Repeat, please, exactly the lines from the one that has "लोकांमध्ये जागृती निर्माण" through the end of the records below, with pictures dropped.

**** Entries supplied ****

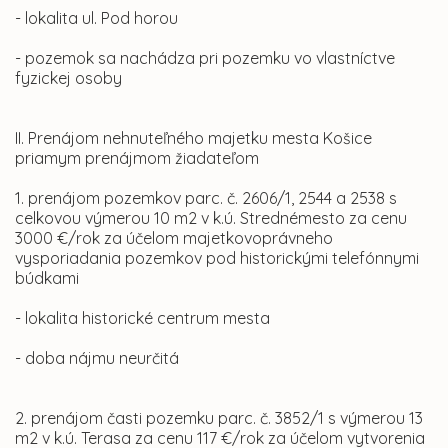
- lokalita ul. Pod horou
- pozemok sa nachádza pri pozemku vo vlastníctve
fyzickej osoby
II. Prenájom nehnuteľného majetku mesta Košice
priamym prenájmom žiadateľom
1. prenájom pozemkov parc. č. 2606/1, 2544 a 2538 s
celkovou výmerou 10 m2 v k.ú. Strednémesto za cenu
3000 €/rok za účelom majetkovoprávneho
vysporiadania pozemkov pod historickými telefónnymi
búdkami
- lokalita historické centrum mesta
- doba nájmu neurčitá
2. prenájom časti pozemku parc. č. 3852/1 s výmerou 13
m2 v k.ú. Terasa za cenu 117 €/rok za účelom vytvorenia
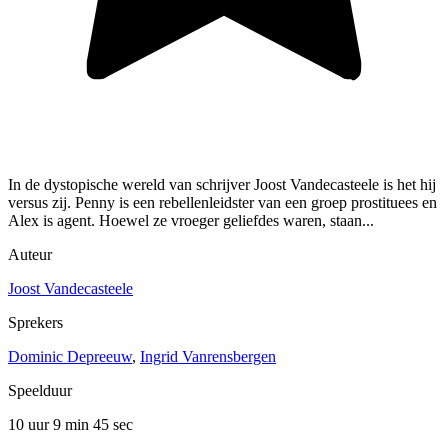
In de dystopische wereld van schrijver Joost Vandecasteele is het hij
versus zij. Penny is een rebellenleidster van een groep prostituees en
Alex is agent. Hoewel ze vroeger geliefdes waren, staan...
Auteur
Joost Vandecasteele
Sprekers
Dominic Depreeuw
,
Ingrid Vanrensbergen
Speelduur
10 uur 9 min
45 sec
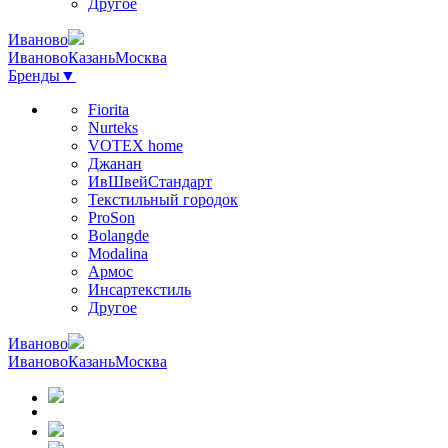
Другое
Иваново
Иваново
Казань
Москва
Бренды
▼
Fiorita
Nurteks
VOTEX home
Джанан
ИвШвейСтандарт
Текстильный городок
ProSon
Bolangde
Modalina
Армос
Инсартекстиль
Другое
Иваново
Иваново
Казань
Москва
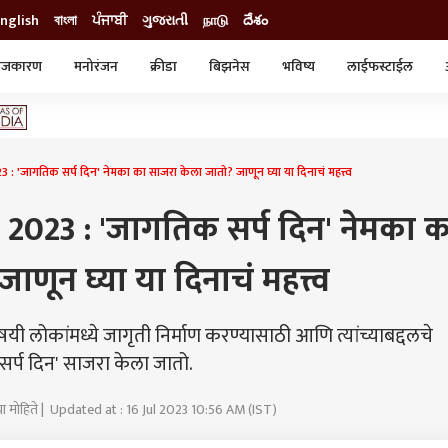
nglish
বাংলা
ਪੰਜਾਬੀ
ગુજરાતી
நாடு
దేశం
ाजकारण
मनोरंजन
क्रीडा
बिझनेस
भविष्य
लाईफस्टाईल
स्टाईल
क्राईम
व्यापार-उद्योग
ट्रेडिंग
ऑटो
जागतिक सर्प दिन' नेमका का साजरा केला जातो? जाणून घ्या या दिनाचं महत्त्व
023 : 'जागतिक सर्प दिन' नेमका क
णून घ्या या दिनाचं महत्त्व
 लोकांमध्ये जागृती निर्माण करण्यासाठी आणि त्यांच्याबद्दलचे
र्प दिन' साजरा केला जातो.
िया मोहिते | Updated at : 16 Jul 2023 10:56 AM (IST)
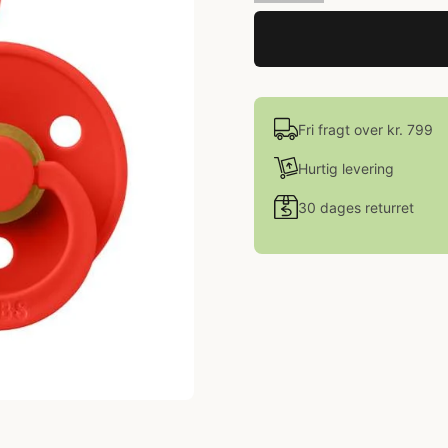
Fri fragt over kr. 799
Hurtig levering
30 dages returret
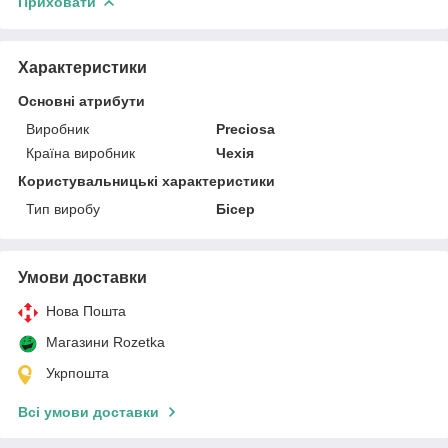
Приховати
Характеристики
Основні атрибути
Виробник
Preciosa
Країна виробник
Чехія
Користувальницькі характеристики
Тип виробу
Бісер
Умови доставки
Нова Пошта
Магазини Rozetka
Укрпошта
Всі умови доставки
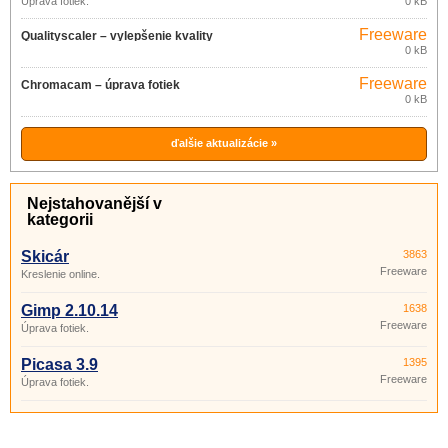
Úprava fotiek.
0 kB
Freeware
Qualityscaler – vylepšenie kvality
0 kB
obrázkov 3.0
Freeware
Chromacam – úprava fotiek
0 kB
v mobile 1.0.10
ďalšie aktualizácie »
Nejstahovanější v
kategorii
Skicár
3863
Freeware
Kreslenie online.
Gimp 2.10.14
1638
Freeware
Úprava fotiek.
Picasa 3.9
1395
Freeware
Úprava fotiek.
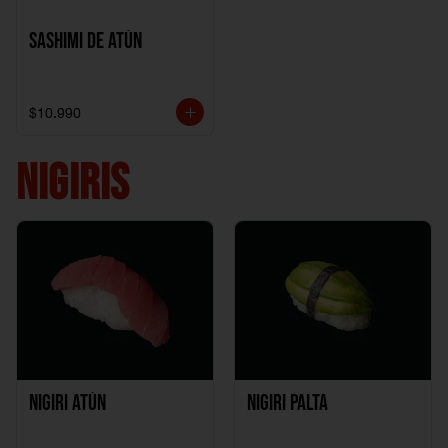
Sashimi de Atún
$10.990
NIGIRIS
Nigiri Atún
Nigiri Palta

****

- Solution to this exercise -
 लोकांमध्ये जागृती निर्माण करण्यासाठी आणि त्यांच्याबद्दलचे
र्प दिन' साजरा केला जातो.
िया मोहिते | Updated at : 16 Jul 2023 10:56 AM (IST)
Fri fragt over kr. 799
Hurtig levering
30 dages returret
Приховати
Характеристики
Основні атрибути
Виробник
Preciosa
Країна виробник
Чехія
Користувальницькі характеристики
Тип виробу
Бісер
Умови доставки
Нова Пошта
Магазини Rozetka
Укрпошта
Всі умови доставки
Úprava fotiek.
0 kB
Freeware
Qualityscaler – vylepšenie kvality
0 kB
obrázkov 3.0
Freeware
Chromacam – úprava fotiek
0 kB
v mobile 1.0.10
ďalšie aktualizácie »
Nejstahovanější v
kategorii
Skicár
3863
Freeware
Kreslenie online.
Gimp 2.10.14
1638
Freeware
Úprava fotiek.
Picasa 3.9
1395
Freeware
Úprava fotiek.
Sashimi de Atún
$10.990
NIGIRIS
Nigiri Atún
Nigiri Palta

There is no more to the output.